Planet-scale dashboards at Google with Grafana

Google runs hundreds of thousands of services globally, often interdependent and with shared telemetry. At that scale, classic federated observability—a platform team providing foundations and/or building blocks for each team to assemble on their own—does not work anymore.

In this talk, Katia Giarda, Software Reliability Manager at Google, and Carl Bergquist, Principal Engineer at Grafana Labs, demonstrate how Google managed to cut toil dramatically while providing best-in-class monitoring out of the box.

The presentation covers:

The unique circumstances that contribute to Google’s scaling problems
A data model for re-usable dashboards
Impact on both configuration overhead and incident response
Looking beyond dashboards, how such re-use can be facilitated in the broader observability space

Katia draws on Google’s research paper on planet-scale dashboards (to be published) and more than a decade of experience in SRE. Carl demos how Grafana has incorporated these ideas to enable Google to replace its existing dashboarding tool with Grafana.

Carl Bergquist (00:00):

Thank you. You want to have that? Thank you. My name is Carl Bergquist. I'm a Principal Engineer at Grafana Labs.

Katia Giarda (00:08):

My name is Katia Giarda. I'm working in Google within the monitoring team. And with this presentation, we want to show you what means for Google planet-scale dashboard. At Google scale, it's definitely impossible to manually maintain tens of thousand dashboard or hundred of thousand systems. This would become immediately cost-prohibitive and this is the reason why Google developed this internal system that is planet-scale dashboard as a single pane of glass for observing the health of its internal systems. I will walk you through the journey that made this a reality. To do this, we're focusing on three main areas. The first one is about Reuse, so to reduce the toil of maintaining this huge number of dashboard. The second one is about scalability because when you have tens of thousand dashboard, you need to ensure that your observability system is scaling in terms of performance

(01:13):

when you are monitoring this to ensure that you have a quick response to outages, for example. And last, an Outlook, what you can do with the system. It's true that in Google, we are working at large corporation scale, but we believe that this can be useful even for smaller realities. So to do this, let's take a scenario you may be familiar with. Let's assume that your developer team put together in production today a new, wonderful, shiny system and they manage to put it off all the monitoring stuff. So, they ignore all the persistent e-mails to set up the monitoring, they postpone the dashboarding work, relying on the fact that the system is stable. And then, the inevitable happens. At 3:00 AM your pager screams to life and after the initial shock, you are thinking, "Oh my god. So, how much manual toil is ahead of me?

(02:10):

What should I do?"

(02:13):

And this is where the magic happens. Imagine that you're landing on your monitoring page and instead of scramble to find the right query or the to the back of dashboard, you can select only the systems or the services that you are looking for and immediately, you get provisioned with high a signaling dashboard, fully provisioned, tailored for what you're looking for. Would be this amazing? Or, let's have a look to how this dashboard can be. This is a screenshot from an internal observability dashboard in Google. This is a standard dashboard, let's say, for a frontend job showing the HTTP metrics in which you get an overview and a list of out-of-the-box dashboard that you can navigate on the left-hand side. And on top of that, you can have additional capability like filter and group by a specific dimension. Now, this looks amazing, but it can be a problem.

What this exercise asks:
A – Answer these questions from the planet-scale dashboards text:
(i) What is Carl Bergquist's job title at Grafana Labs?
(ii) At what hour does the pager go off in Katia Giarda's scenario?
(iii) What three main areas does Katia Giarda say the talk focuses on?
B – Can you repeat the part of the planet-scale dashboards text starting with "In this talk, Katia" and going on through "tool with Grafana."?
The rows have no role in any of this.

Record set:
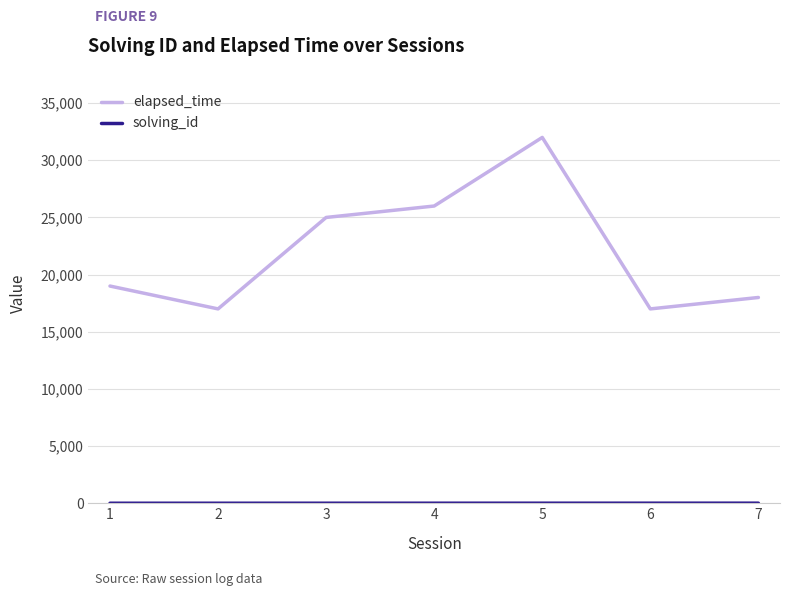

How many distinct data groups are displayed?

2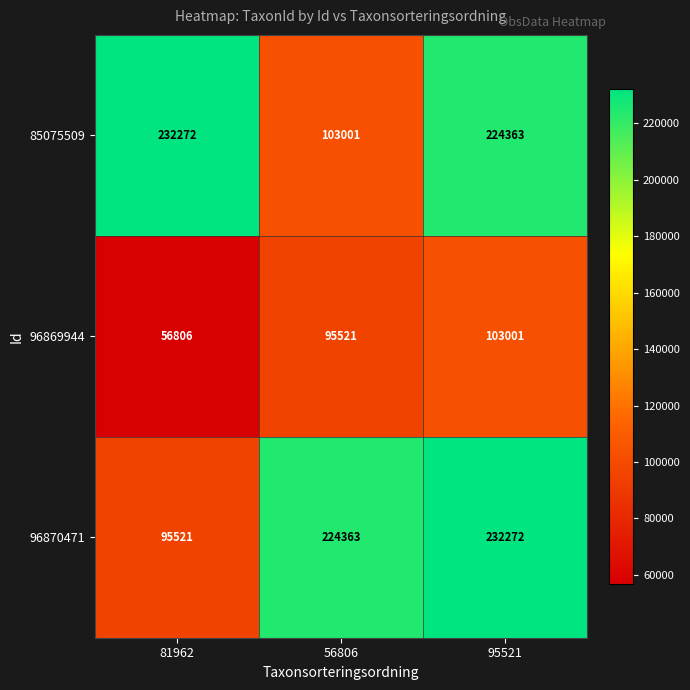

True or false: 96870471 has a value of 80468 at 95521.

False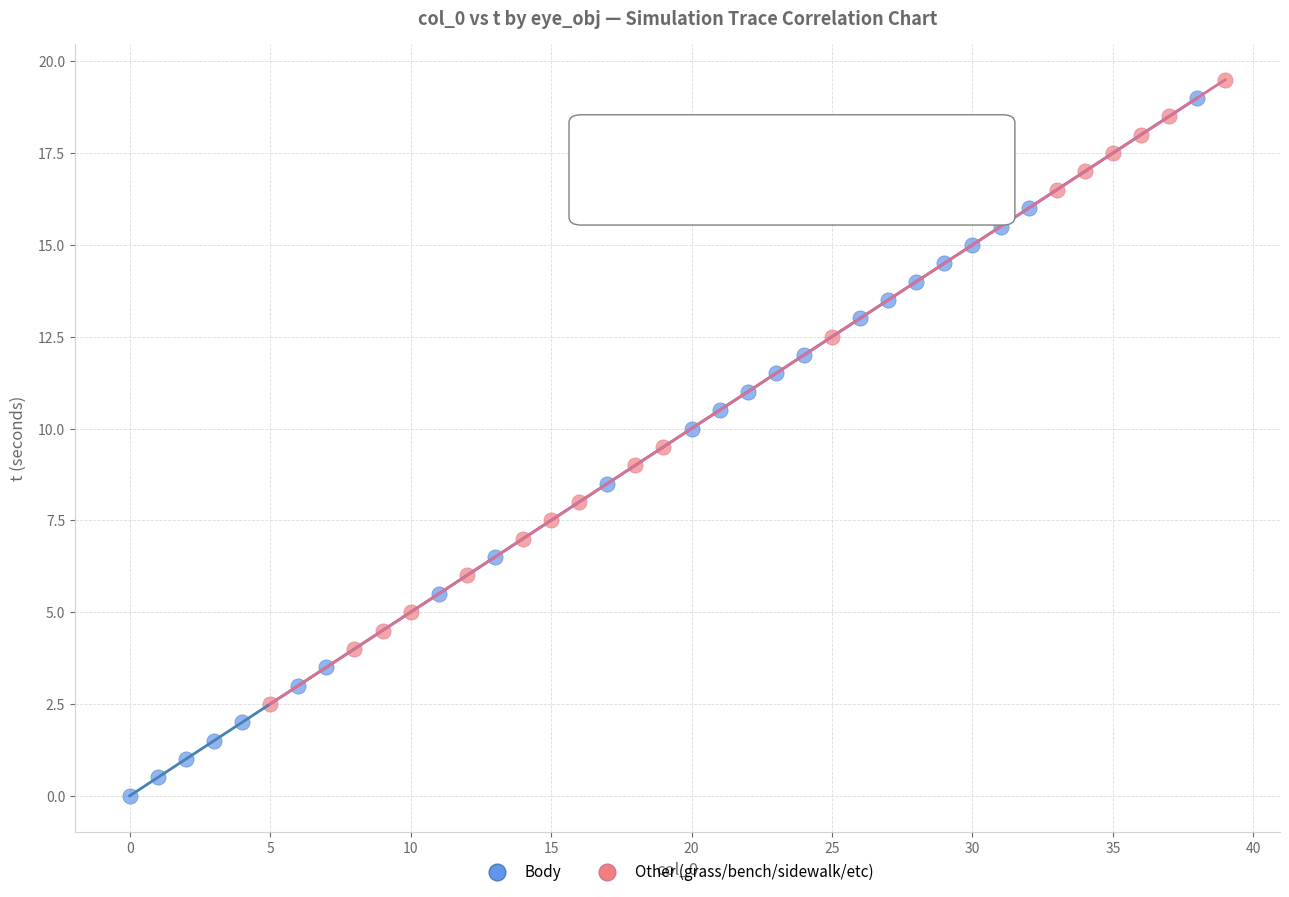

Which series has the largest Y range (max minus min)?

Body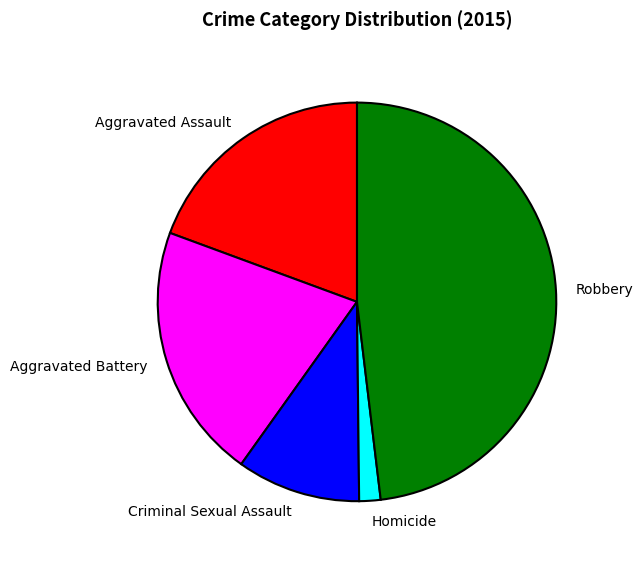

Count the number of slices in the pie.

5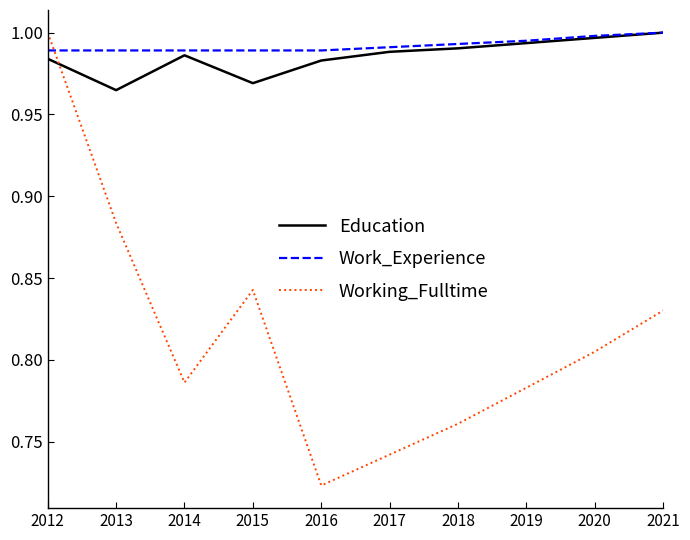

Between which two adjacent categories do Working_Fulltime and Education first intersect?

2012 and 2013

* * *

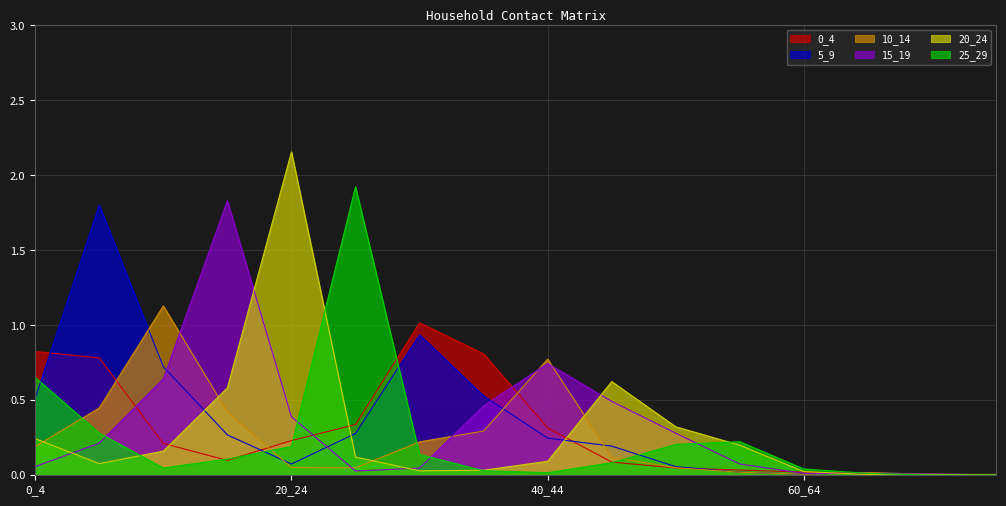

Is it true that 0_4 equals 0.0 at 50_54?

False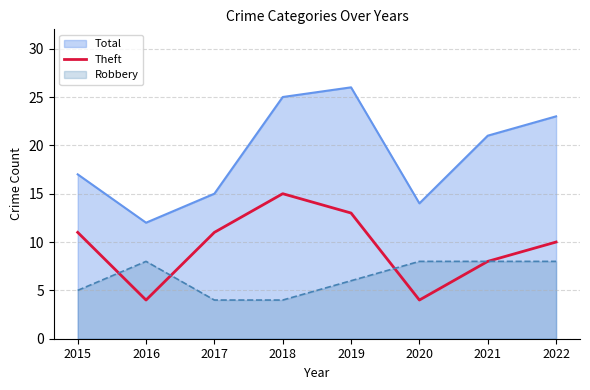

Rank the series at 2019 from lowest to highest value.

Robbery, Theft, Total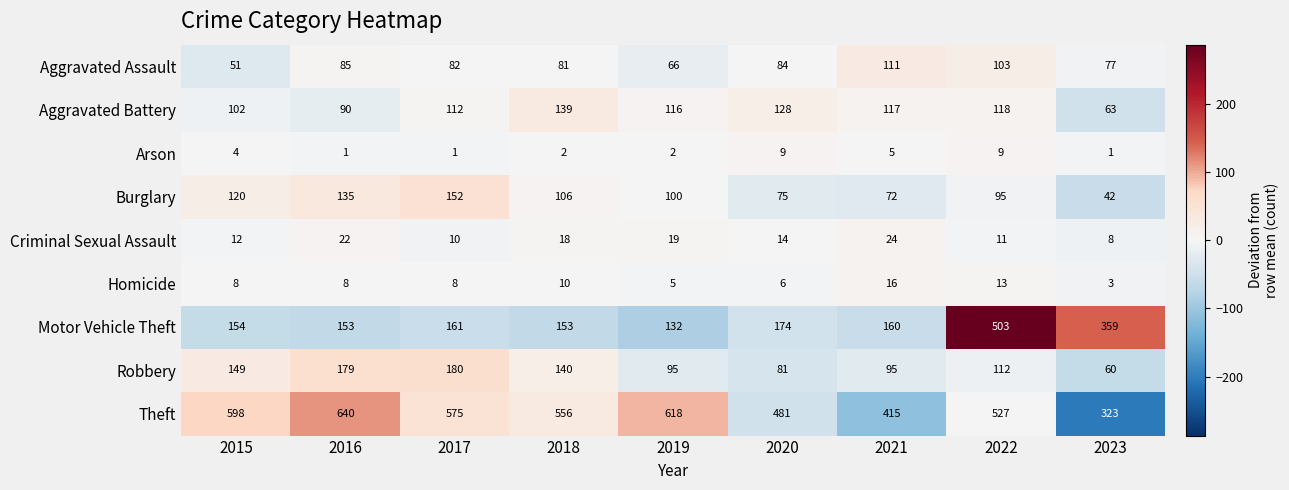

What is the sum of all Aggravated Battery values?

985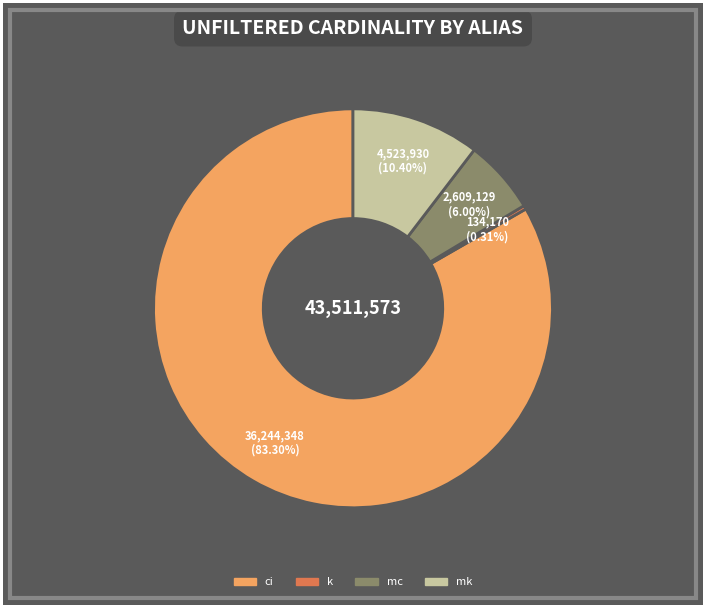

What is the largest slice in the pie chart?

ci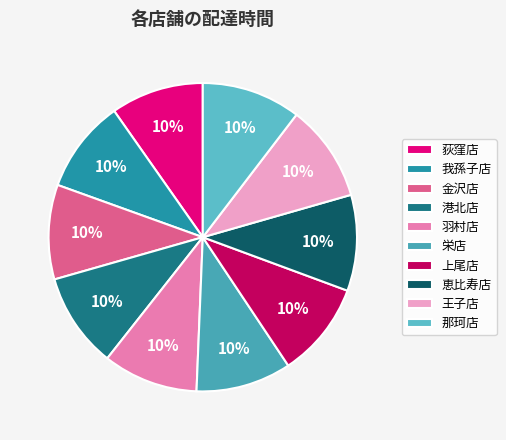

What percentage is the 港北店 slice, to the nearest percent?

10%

Outputs by task:
A –
(i) Principal Engineer
(ii) 3:00 AM
(iii) Reuse, scalability, and an outlook on what you can do with the system

B –
In this talk, Katia Giarda, Software Reliability Manager at Google, and Carl Bergquist, Principal Engineer at Grafana Labs, demonstrate how Google managed to cut toil dramatically while providing best-in-class monitoring out of the box.

The presentation covers:

The unique circumstances that contribute to Google’s scaling problems
A data model for re-usable dashboards
Impact on both configuration overhead and incident response
Looking beyond dashboards, how such re-use can be facilitated in the broader observability space

Katia draws on Google’s research paper on planet-scale dashboards (to be published) and more than a decade of experience in SRE. Carl demos how Grafana has incorporated these ideas to enable Google to replace its existing dashboarding tool with Grafana.